How business rates are calculated and charged is currently under review by the government, in response to concerns from some business ratepayers and, more prominently the BPF (British Property Foundation), that the system requires reform to make it fit for economy in the 21st century.
It is hoped that the review, which began in March, will make the system fairer for all businesses, and go someway to closing the loopholes some companies have been exploiting to gain unfair financial advantages.
In a report released by the BPF, who have spearheaded calls for this review, the organisation claimed: “The internet age has left virtually no area of our economy, or society, untouched. Businesses’ use of, and need for, physical real estate has fundamentally changed, yet the business rates system has not adapted at all.”

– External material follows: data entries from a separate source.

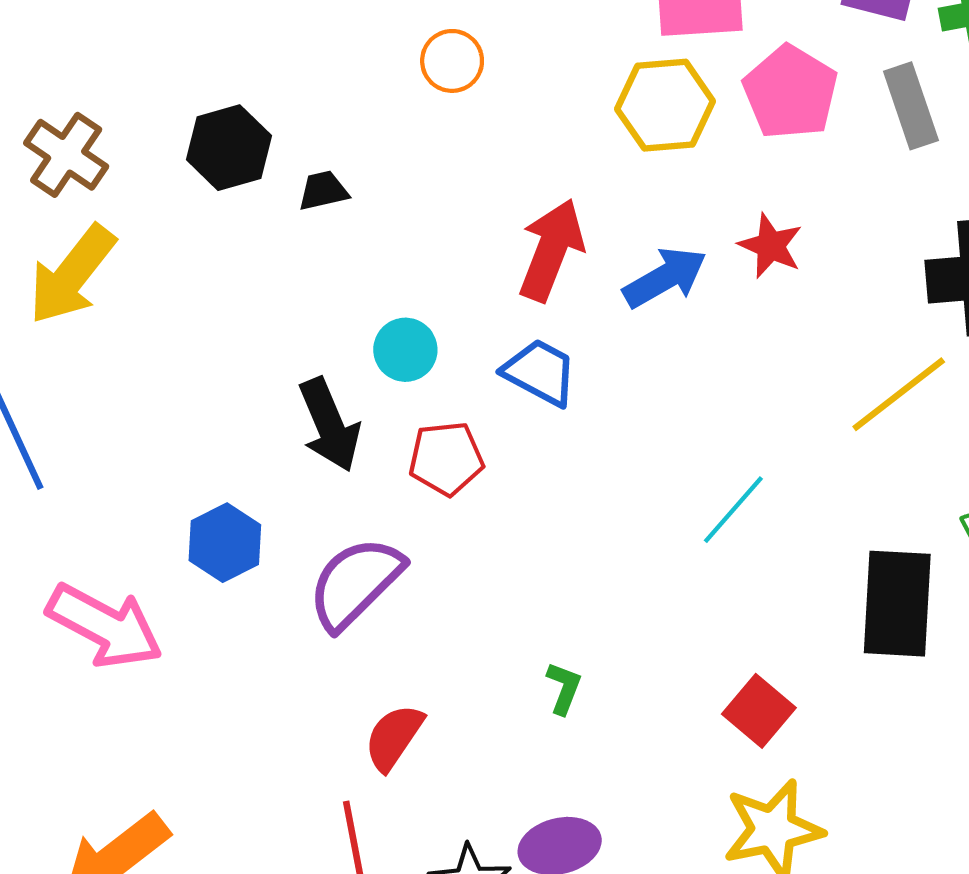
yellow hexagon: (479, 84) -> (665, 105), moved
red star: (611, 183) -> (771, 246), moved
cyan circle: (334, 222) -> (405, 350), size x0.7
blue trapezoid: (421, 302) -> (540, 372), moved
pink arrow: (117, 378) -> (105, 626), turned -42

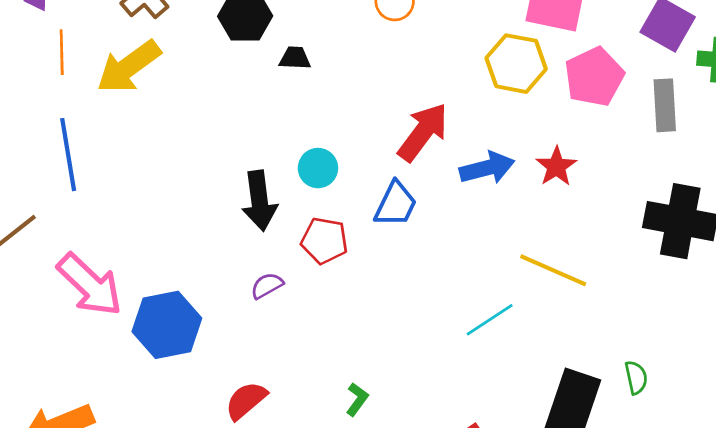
blue trapezoid: (540, 372) -> (396, 204), turned 72
yellow line: (899, 394) -> (553, 270), moved, turned 46
blue hexagon: (225, 543) -> (167, 325), moved, size x1.4
purple semicircle: (355, 583) -> (267, 286), moved, size x0.5

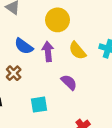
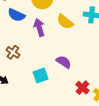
blue semicircle: (24, 46) -> (16, 15), moved
purple semicircle: (69, 82) -> (64, 62), moved

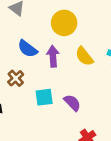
blue semicircle: (16, 15) -> (27, 49), moved
cyan square: (41, 75) -> (44, 97), moved

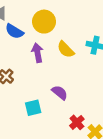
blue semicircle: (27, 49) -> (14, 31), moved
cyan square: (44, 97) -> (33, 108), moved

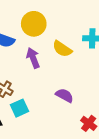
cyan square: (33, 108) -> (20, 108), moved

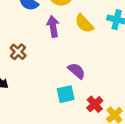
cyan square: (20, 108) -> (66, 94), moved

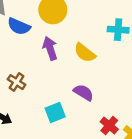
yellow semicircle: (84, 24) -> (85, 53), moved
cyan square: (66, 94) -> (55, 112), moved

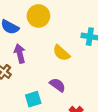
purple arrow: (50, 48) -> (20, 54), moved

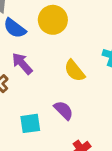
purple arrow: (20, 54) -> (22, 63), turned -36

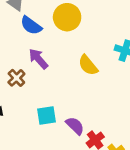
purple semicircle: (64, 110) -> (75, 126), moved

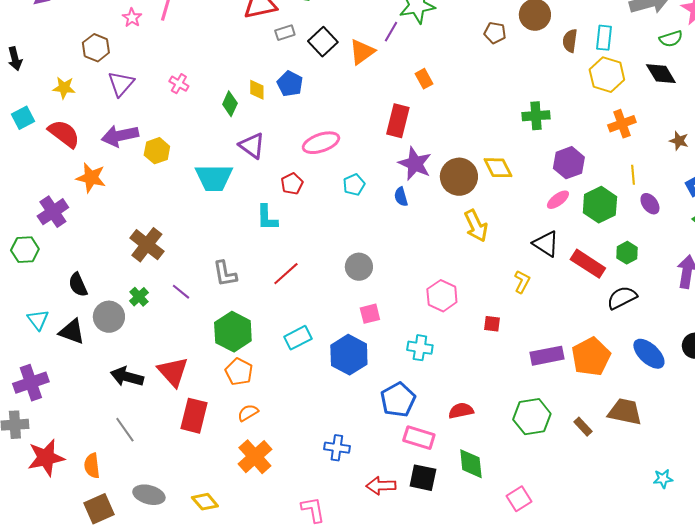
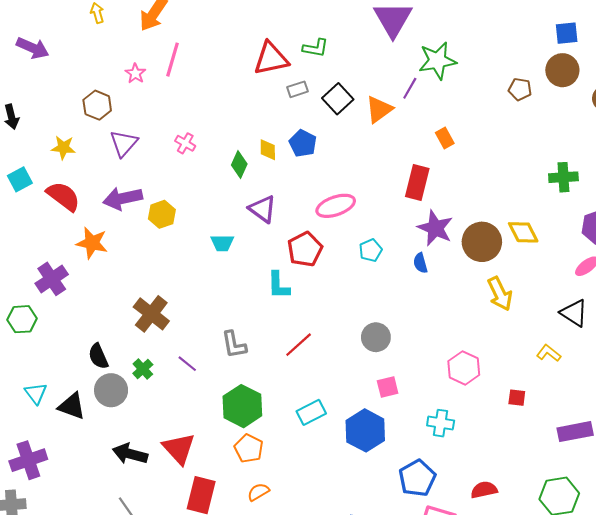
cyan trapezoid: (214, 178) -> (222, 243), size x0.6
red pentagon: (292, 184) -> (305, 249), size x1.5
yellow L-shape: (522, 282) -> (549, 353), turned -80
black semicircle: (78, 285) -> (98, 356), moved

The report continues: “Although the tax is generally paid by occupiers, the question of how it could function more fairly and with greater economic efficiency is not one that can be ignored by the real estate industry.”

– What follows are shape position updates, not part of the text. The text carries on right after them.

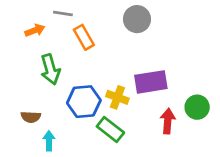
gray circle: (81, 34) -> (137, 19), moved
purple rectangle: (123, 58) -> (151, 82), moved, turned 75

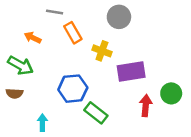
orange arrow: (35, 30) -> (33, 38), moved, turned -133
green arrow: (50, 69) -> (21, 65), moved, turned -45
yellow cross: (117, 97) -> (102, 51), moved
brown semicircle: (31, 117) -> (14, 93), moved

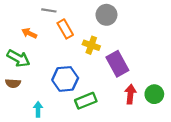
purple rectangle: (131, 72) -> (117, 64), turned 70
green circle: (171, 93) -> (154, 94), moved
green rectangle: (96, 113) -> (86, 101), turned -60

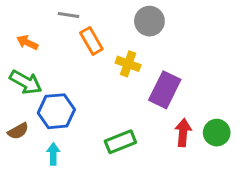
orange arrow: (29, 33) -> (27, 42), moved
purple rectangle: (117, 64) -> (165, 90), turned 55
blue hexagon: (65, 79) -> (56, 111), moved
brown semicircle: (13, 83) -> (18, 131), moved, turned -32

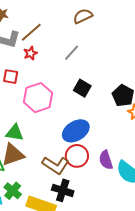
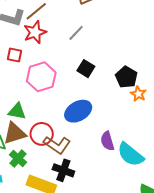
red star: (30, 53) -> (35, 32), size x1.6
red circle: (77, 156) -> (42, 134), moved
green cross: (13, 191) -> (18, 158), moved

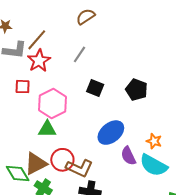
orange star: (138, 94) -> (154, 141), moved
green triangle: (17, 111) -> (47, 129), moved
blue ellipse: (78, 111) -> (111, 133), moved

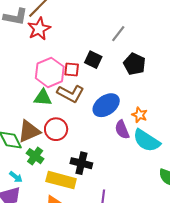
gray line: (80, 54) -> (118, 34), moved
red square: (23, 87) -> (72, 70), moved
orange star: (154, 141) -> (140, 115), moved
brown L-shape: (79, 168) -> (71, 94), moved

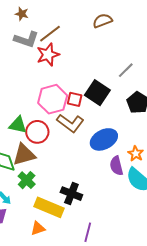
black square: (93, 60) -> (97, 93), size x1.4
green triangle: (43, 98) -> (18, 125), moved
red circle: (56, 129) -> (37, 132), moved

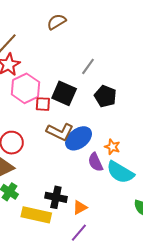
pink hexagon: (53, 99) -> (26, 88), moved
brown L-shape: (70, 123) -> (60, 132), moved
orange triangle: (38, 228) -> (80, 207), moved
purple line: (88, 232) -> (79, 233), turned 36

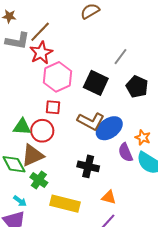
red square: (43, 104) -> (53, 107), moved
black cross: (56, 197) -> (88, 166), moved
orange triangle: (80, 207) -> (109, 197), turned 42

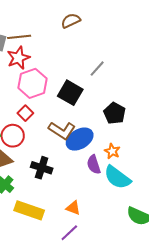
brown line: (40, 32) -> (19, 37), turned 35
black pentagon: (137, 87) -> (115, 113), moved
red square: (53, 107) -> (25, 113), turned 35
black cross: (88, 166) -> (42, 168), moved

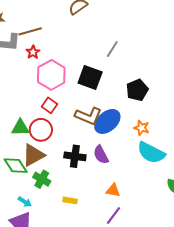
red star: (18, 58) -> (33, 52), size x0.6
black pentagon: (115, 113) -> (137, 90), turned 30
purple semicircle: (94, 165) -> (101, 155), moved
yellow rectangle: (29, 210) -> (70, 200), size x0.5

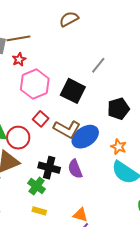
red square: (50, 105) -> (41, 119), moved
green cross: (42, 179) -> (37, 186), moved
orange triangle: (113, 190) -> (80, 215), moved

In a foreword letter attached to the government’s business rates review discussion document, Chief Secretary to the Treasury, Danny Alexander, wrote: “we want to take the opportunity to undertake a thorough, wide-ranging and robust examination of the existing business rates system and to explore options for future reform.”
This followed the Chief Secretary’s acknowledgement that “there is agreement across business sectors that the business rates system is in need of reform, [but] there is no clear consensus on how best to achieve this.”
As part of the review, the government are inviting a wide range of stakeholders to give their views on the fairness and sustainability of the current tax system with regards to current, and future, trends of non-domestic property (such as shared work spaces).
The review will also look at what the UK can learn from other countries about local business taxes and how they could modernise the system so it better reflects changes in the value of property.
In a company press release, BPF Chief Executive, Melanie Leach, says the reform is a “once in a generation opportunity.”
“The current system, where businesses continue to pay the same arbitrary amount each year regardless of wider economic conditions, constrains development and prevents businesses from investing in our towns and cities.”
An article published by the Coalition government outlines current measures put in place (from the 1st April) to ease the financial burden of business rate relief. These include a discount business rate for smaller retail premises with a rateable value of $50,000 or below until 31st March 2016; doubling small business rate relief for another year; capping the rise in the business rates multiplier at 2% and extending transitional business rates relief.
The review will include a revision of how vacant properties are taxed
The review will also address the business rate relief which exists for empty and partially occupied premises. At present, if a property is vacant after a short period (between 3 – 6 months, depending on the ‘property use class’) the owner will be liable to pay full business rates.
Before 1997, owners of vacant properties would pay 50% business rates in the same situation.
The government has not hinted at how the review will affect rules on empty business reliefs, which currently vary greatly in eligibility and depend also on the decisions made by local authorities.
Some schemes currently offering business rate rely on loopholes which may be closed once the government take action following their review.
Whilst it is uncertain whether the review will bring about a reduction in the taxation on unoccupied business property, using a specialised vacant property security service already offers an entirely legitimate means of mitigating rates.
Working within valuation office regulation, and with full endorsement from the valuation office at every stage of the process, companies like Oaksure Property Protection are able to give businesses an empty rates relief of 90%. It highly unlikely that any review by the government will bring about similar savings.
The concern for most property owners of using rates mitigation schemes is that there will be a challenge from the local authority or central government at a later date. Cases where such disputes have been taken through the courts have rightly made property firms weary of taking such risks.
The difference with the method offered by vacant property protection companies is the level of participation from the Valuation Office and that many Local Authorities use these very same methods of empty rate mitigation when their properties are empty.
One office block in Wembley had rates reduced from £240,337 to £232,213 per annum, another in Westminster reduced its business rates from £77,000 to £5,300 per annum by employing a property protection company to organise and manage the building to meet the regulators conditions for a temporary change in status.
The government’s review is set to report back by the 2016 budget. Until then there will be uncertainty over how radical any changes to the review will be and whether it will prove to be a fairer system for all business owners in the UK.